Thick, black smoke rose from the airport as emergency crews responded to the crash of the B-17 bomber at Bradley International Airport in Windsor Locks, Connecticut, just north of Hartford. It wasn’t clear how many people were on board.
Five people on board were taken to Hartford Hospital, said hospital spokesman Shawn Mawhiney; he had earlier said six were taken to the hospital. He did not yet have information on their condition.
The B-17 had been trying to land when it crashed around 10 a.m., the Federal Aviation Administration said on Twitter. It was civilian-registered and not flown by the military, the FAA said.

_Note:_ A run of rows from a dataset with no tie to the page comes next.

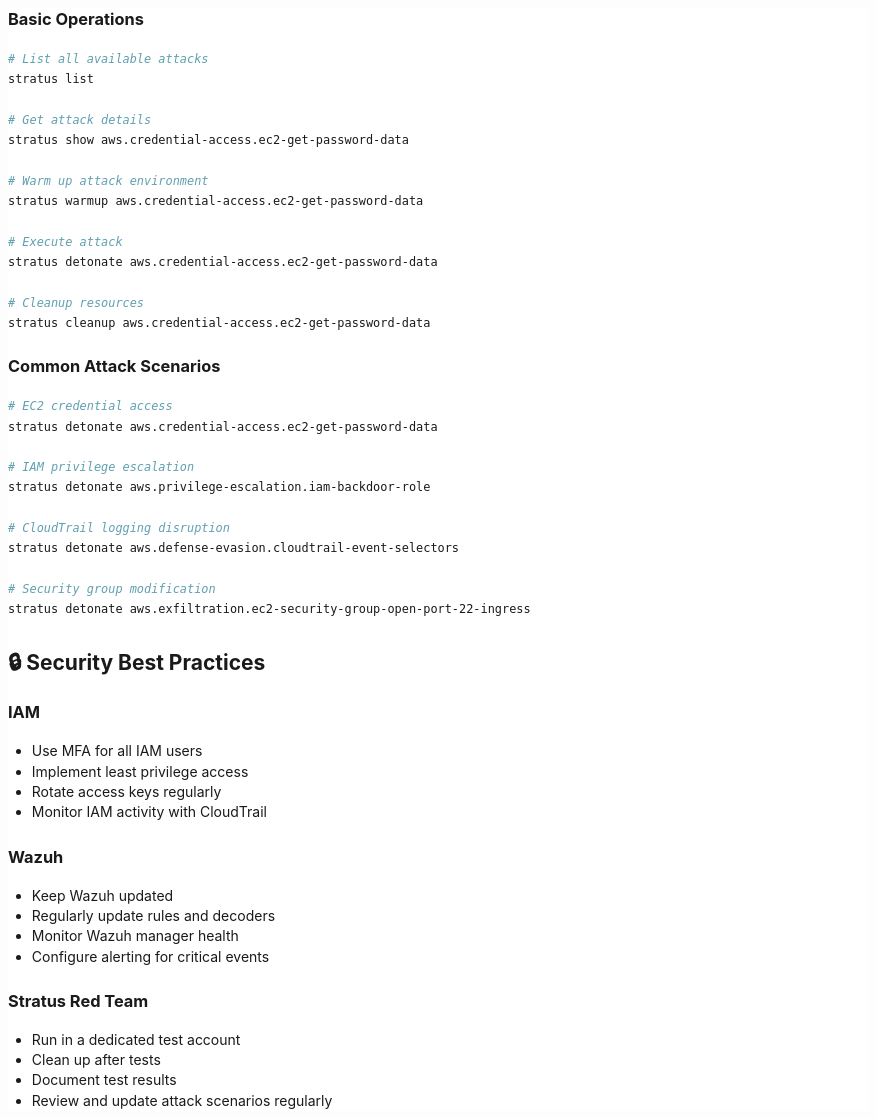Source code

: ### Basic Operations
```bash
# List all available attacks
stratus list

# Get attack details
stratus show aws.credential-access.ec2-get-password-data

# Warm up attack environment
stratus warmup aws.credential-access.ec2-get-password-data

# Execute attack
stratus detonate aws.credential-access.ec2-get-password-data

# Cleanup resources
stratus cleanup aws.credential-access.ec2-get-password-data
```

### Common Attack Scenarios
```bash
# EC2 credential access
stratus detonate aws.credential-access.ec2-get-password-data

# IAM privilege escalation
stratus detonate aws.privilege-escalation.iam-backdoor-role

# CloudTrail logging disruption
stratus detonate aws.defense-evasion.cloudtrail-event-selectors

# Security group modification
stratus detonate aws.exfiltration.ec2-security-group-open-port-22-ingress
```

## 🔒 Security Best Practices

### IAM
- Use MFA for all IAM users
- Implement least privilege access
- Rotate access keys regularly
- Monitor IAM activity with CloudTrail

### Wazuh
- Keep Wazuh updated
- Regularly update rules and decoders
- Monitor Wazuh manager health
- Configure alerting for critical events

### Stratus Red Team
- Run in a dedicated test account
- Clean up after tests
- Document test results
- Review and update attack scenarios regularly
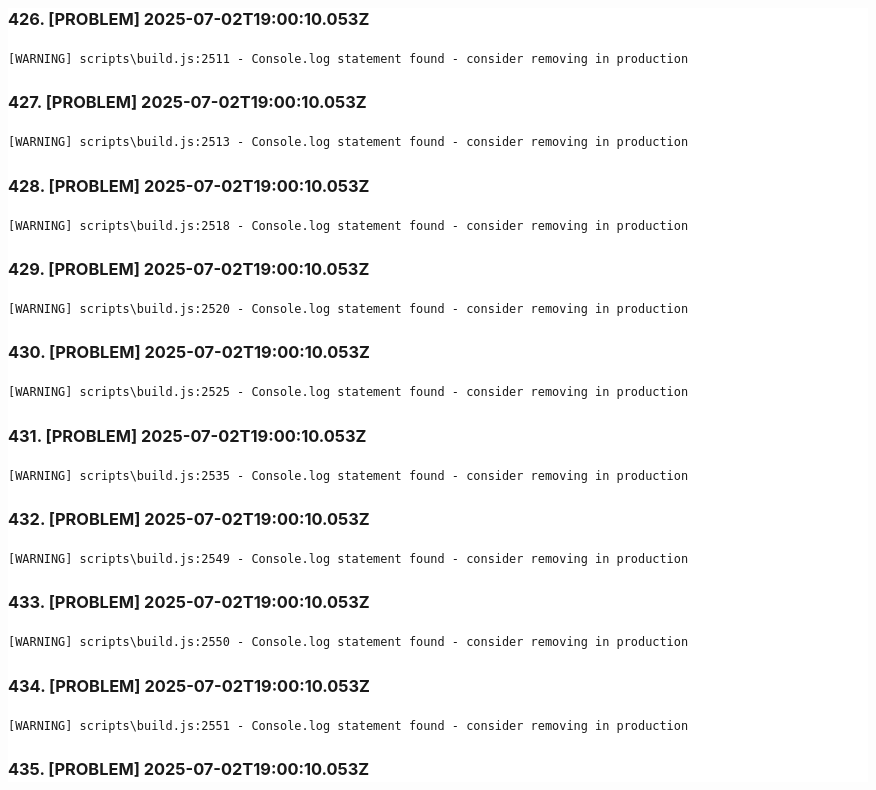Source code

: ### 426. [PROBLEM] 2025-07-02T19:00:10.053Z

```
[WARNING] scripts\build.js:2511 - Console.log statement found - consider removing in production
```

### 427. [PROBLEM] 2025-07-02T19:00:10.053Z

```
[WARNING] scripts\build.js:2513 - Console.log statement found - consider removing in production
```

### 428. [PROBLEM] 2025-07-02T19:00:10.053Z

```
[WARNING] scripts\build.js:2518 - Console.log statement found - consider removing in production
```

### 429. [PROBLEM] 2025-07-02T19:00:10.053Z

```
[WARNING] scripts\build.js:2520 - Console.log statement found - consider removing in production
```

### 430. [PROBLEM] 2025-07-02T19:00:10.053Z

```
[WARNING] scripts\build.js:2525 - Console.log statement found - consider removing in production
```

### 431. [PROBLEM] 2025-07-02T19:00:10.053Z

```
[WARNING] scripts\build.js:2535 - Console.log statement found - consider removing in production
```

### 432. [PROBLEM] 2025-07-02T19:00:10.053Z

```
[WARNING] scripts\build.js:2549 - Console.log statement found - consider removing in production
```

### 433. [PROBLEM] 2025-07-02T19:00:10.053Z

```
[WARNING] scripts\build.js:2550 - Console.log statement found - consider removing in production
```

### 434. [PROBLEM] 2025-07-02T19:00:10.053Z

```
[WARNING] scripts\build.js:2551 - Console.log statement found - consider removing in production
```

### 435. [PROBLEM] 2025-07-02T19:00:10.053Z
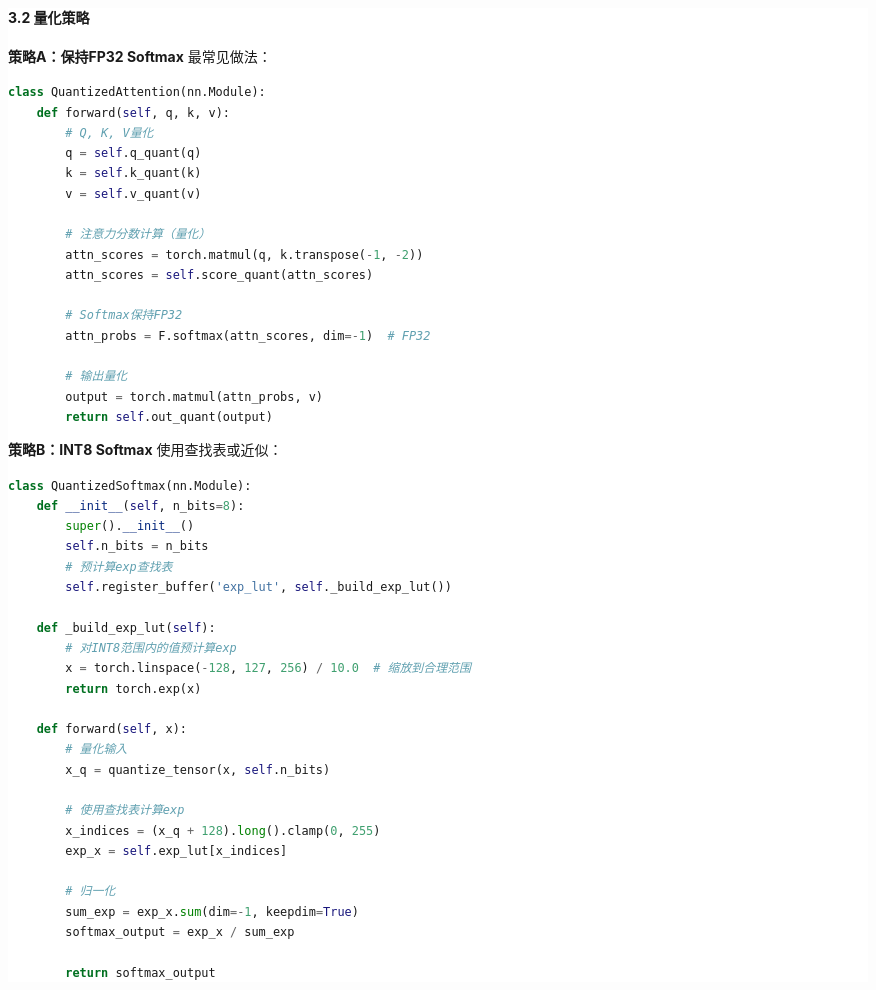 #### 3.2 量化策略

**策略A：保持FP32 Softmax**
最常见做法：
```python
class QuantizedAttention(nn.Module):
    def forward(self, q, k, v):
        # Q, K, V量化
        q = self.q_quant(q)
        k = self.k_quant(k)
        v = self.v_quant(v)
        
        # 注意力分数计算（量化）
        attn_scores = torch.matmul(q, k.transpose(-1, -2))
        attn_scores = self.score_quant(attn_scores)
        
        # Softmax保持FP32
        attn_probs = F.softmax(attn_scores, dim=-1)  # FP32
        
        # 输出量化
        output = torch.matmul(attn_probs, v)
        return self.out_quant(output)
```

**策略B：INT8 Softmax**
使用查找表或近似：
```python
class QuantizedSoftmax(nn.Module):
    def __init__(self, n_bits=8):
        super().__init__()
        self.n_bits = n_bits
        # 预计算exp查找表
        self.register_buffer('exp_lut', self._build_exp_lut())
    
    def _build_exp_lut(self):
        # 对INT8范围内的值预计算exp
        x = torch.linspace(-128, 127, 256) / 10.0  # 缩放到合理范围
        return torch.exp(x)
    
    def forward(self, x):
        # 量化输入
        x_q = quantize_tensor(x, self.n_bits)
        
        # 使用查找表计算exp
        x_indices = (x_q + 128).long().clamp(0, 255)
        exp_x = self.exp_lut[x_indices]
        
        # 归一化
        sum_exp = exp_x.sum(dim=-1, keepdim=True)
        softmax_output = exp_x / sum_exp
        
        return softmax_output
```
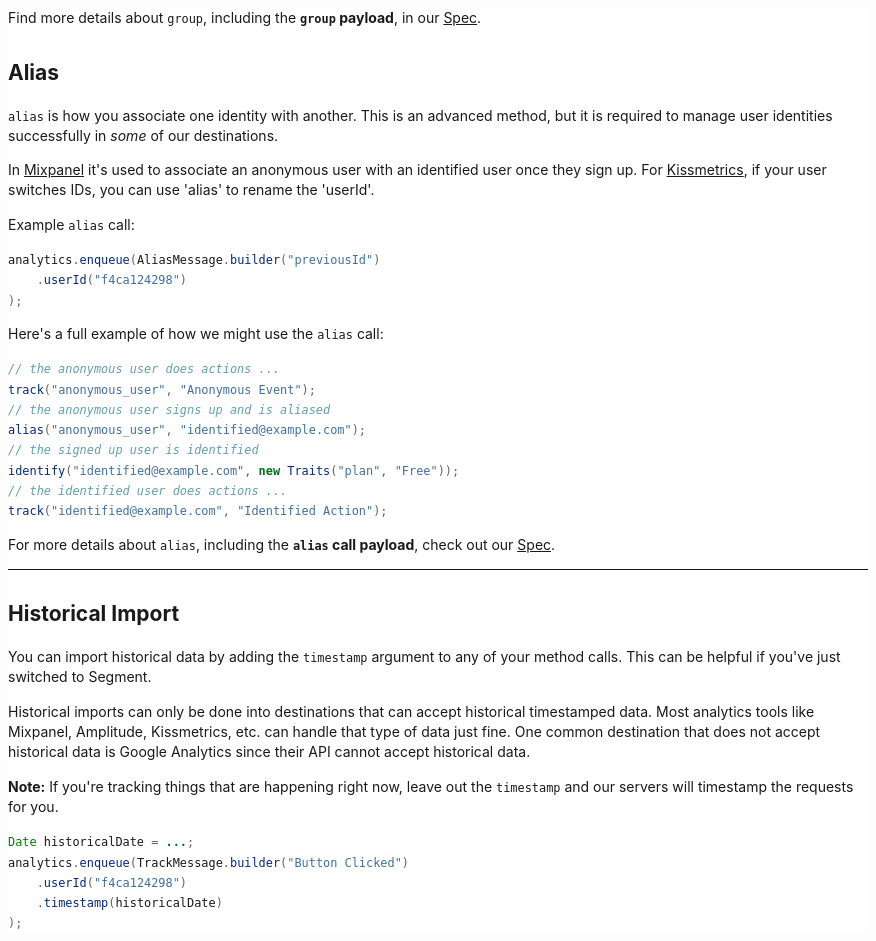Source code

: Find more details about `group`, including the **`group` payload**, in our [Spec](/docs/connections/spec/group/).

## Alias

`alias` is how you associate one identity with another. This is an advanced method, but it is required to manage user identities successfully in *some* of our destinations.

In [Mixpanel](/docs/connections/destinations/catalog/mixpanel/#alias) it's used to associate an anonymous user with an identified user once they sign up. For [Kissmetrics](/docs/connections/destinations/catalog/kissmetrics/#alias), if your user switches IDs, you can use 'alias' to rename the 'userId'.

Example `alias` call:

```java
analytics.enqueue(AliasMessage.builder("previousId")
    .userId("f4ca124298")
);
```

Here's a full example of how we might use the `alias` call:

```java
// the anonymous user does actions ...
track("anonymous_user", "Anonymous Event");
// the anonymous user signs up and is aliased
alias("anonymous_user", "identified@example.com");
// the signed up user is identified
identify("identified@example.com", new Traits("plan", "Free"));
// the identified user does actions ...
track("identified@example.com", "Identified Action");
```

For more details about `alias`, including the **`alias` call payload**, check out our [Spec](/docs/connections/spec/alias/).

---

## Historical Import

You can import historical data by adding the `timestamp` argument to any of your method calls. This can be helpful if you've just switched to Segment.

Historical imports can only be done into destinations that can accept historical timestamped data. Most analytics tools like Mixpanel, Amplitude, Kissmetrics, etc. can handle that type of data just fine. One common destination that does not accept historical data is Google Analytics since their API cannot accept historical data.

**Note:** If you're tracking things that are happening right now, leave out the `timestamp` and our servers will timestamp the requests for you.

```java
Date historicalDate = ...;
analytics.enqueue(TrackMessage.builder("Button Clicked")
    .userId("f4ca124298")
    .timestamp(historicalDate)
);
```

The New England Air Museum is near the airport. The plane was associated with the Collings Foundation, an educational group that brought its “Wings of Freedom” vintage aircraft display to Bradley International this week, airport officials said.
Brian Hamer, of Norton, Massachusetts, said he was less than a mile away when he saw a B-17, “which you don’t normally see,” fly directly overhead, apparently trying to gain altitude but not succeeding.
One of the engines began to sputter, and smoke came out the back, Hamer said. The plane made a wide turn and headed back toward the airport, he said.
“Then we heard all the rumbling and the thunder, and all the smoke comes up and we kind of figured it wasn’t good,” Hamer said.
“This is kind of shocking; it’s a loss to lose a B-17,” he said. “I mean, there aren’t very many of those left.”
Antonio Arreguin said he had parked at a construction site near the airport for breakfast when he heard an explosion. He said he did not see the plane but could feel the heat from the fire, which was about 250 yards away.
“In front of me, I see this big ball of orange fire, and I knew something happened,” he said. “The ball of fire was very big.”
A smaller explosion followed about a minute after the first blast, he said. He saw emergency crews scrambling within seconds.
The fire and smoke were out within about an hour. Flights in and out of Bradley International were suspended after the crash, and the airport was closed.
The Collings Foundation did not provide details on the crash.
"Our thoughts and prayers are with those who were on that flight and we will be forever grateful to the heroic efforts of the first responders at Bradley,” it said in a written statement. “The Collings Foundation flight team is fully cooperating with officials to determine the cause of the crash of the B-17 Flying Fortress and will comment further when details become known."
Collins reported from Hartford.
This story has been updated to show that Hartford Hospital has corrected the number of people taken there to five, not six.